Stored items
·····

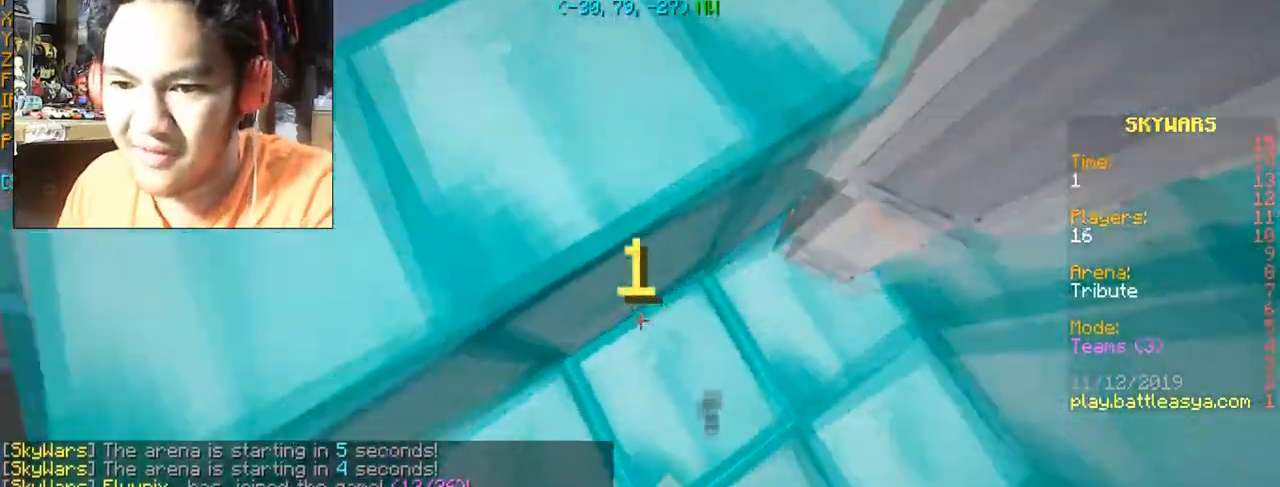
{"keys": [], "mouse": [], "events": [[34, "a", "down"], [34, "w", "down"], [267, "a", "up"], [267, "w", "up"]]}
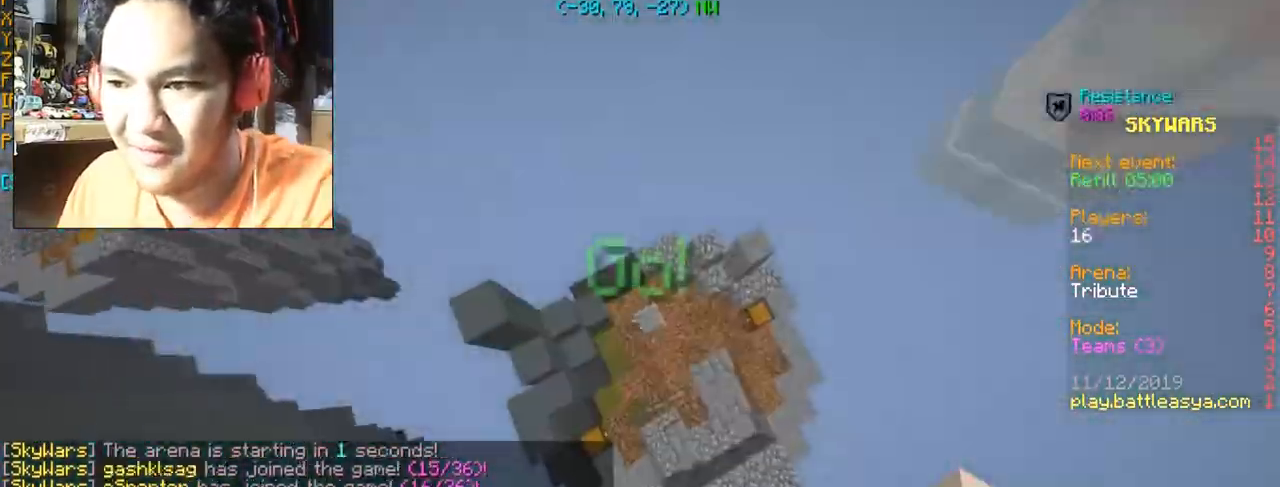
{"keys": ["w"], "mouse": [], "events": [[233, "w", "down"]]}
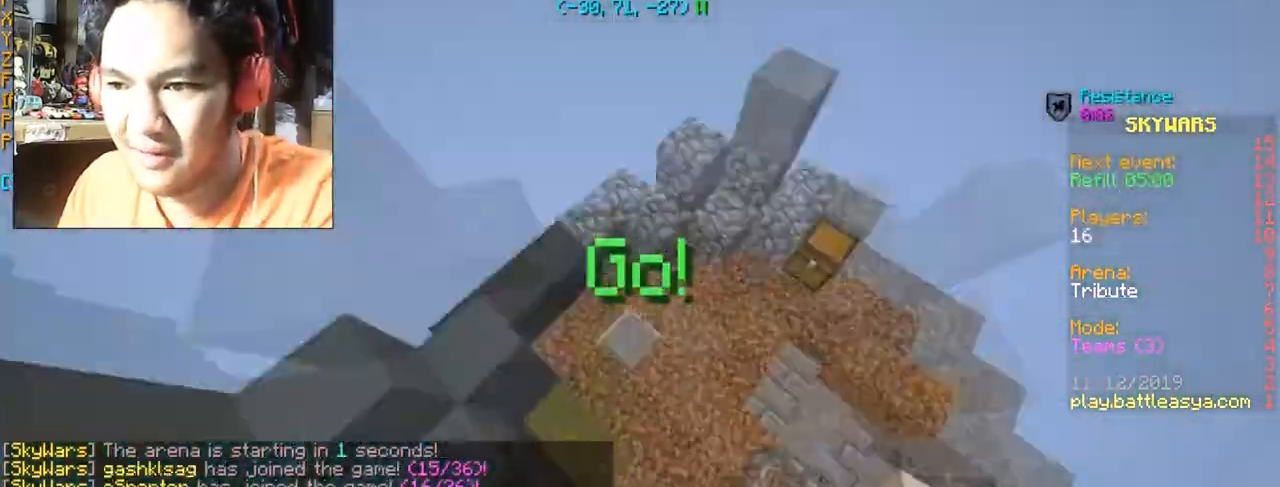
{"keys": ["w"], "mouse": [], "events": []}
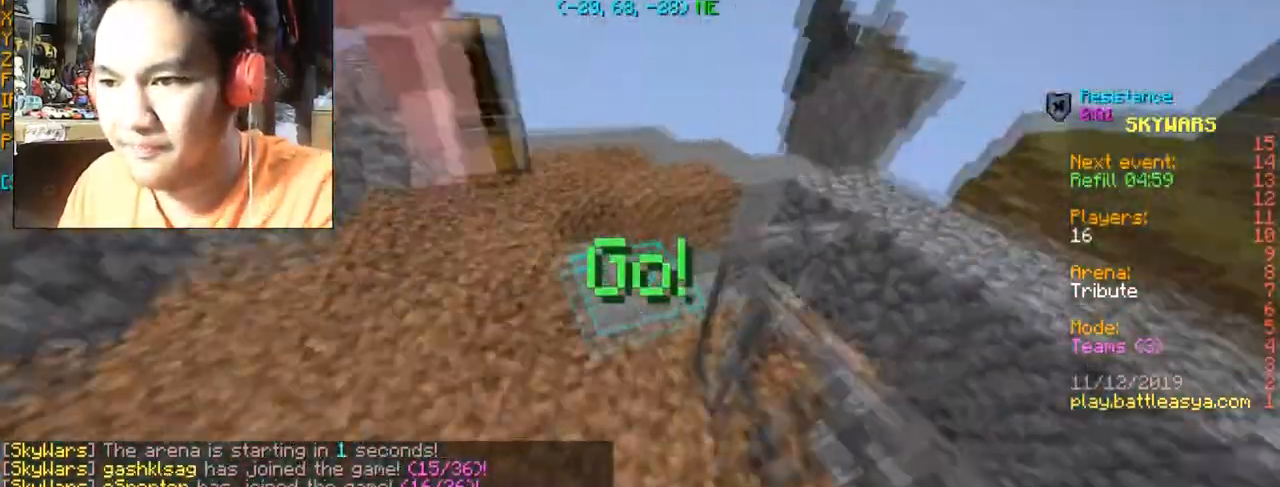
{"keys": ["d", "w"], "mouse": [], "events": [[67, "a", "down"], [267, "a", "up"], [333, "d", "down"]]}
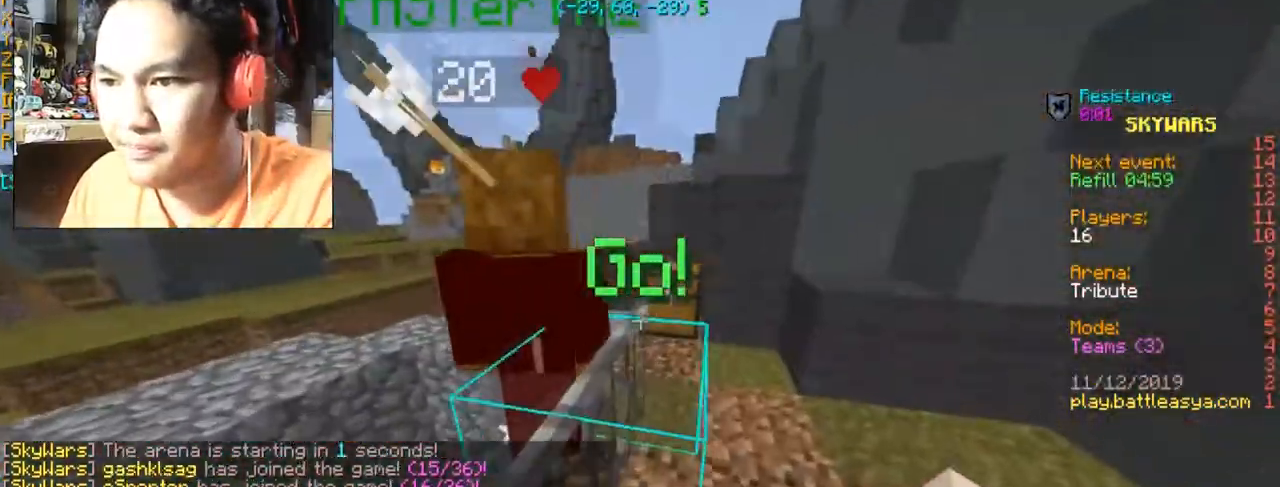
{"keys": ["a", "w"], "mouse": [], "events": [[134, "d", "up"], [201, "a", "down"]]}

·····

■ Task requirements:
Please repeat every record exactly as it stands, leaving out any pictures.

■ Written answer:
{"keys": [], "mouse": [], "events": [[34, "a", "down"], [34, "w", "down"], [267, "a", "up"], [267, "w", "up"]]}
{"keys": ["w"], "mouse": [], "events": [[233, "w", "down"]]}
{"keys": ["w"], "mouse": [], "events": []}
{"keys": ["d", "w"], "mouse": [], "events": [[67, "a", "down"], [267, "a", "up"], [333, "d", "down"]]}
{"keys": ["a", "w"], "mouse": [], "events": [[134, "d", "up"], [201, "a", "down"]]}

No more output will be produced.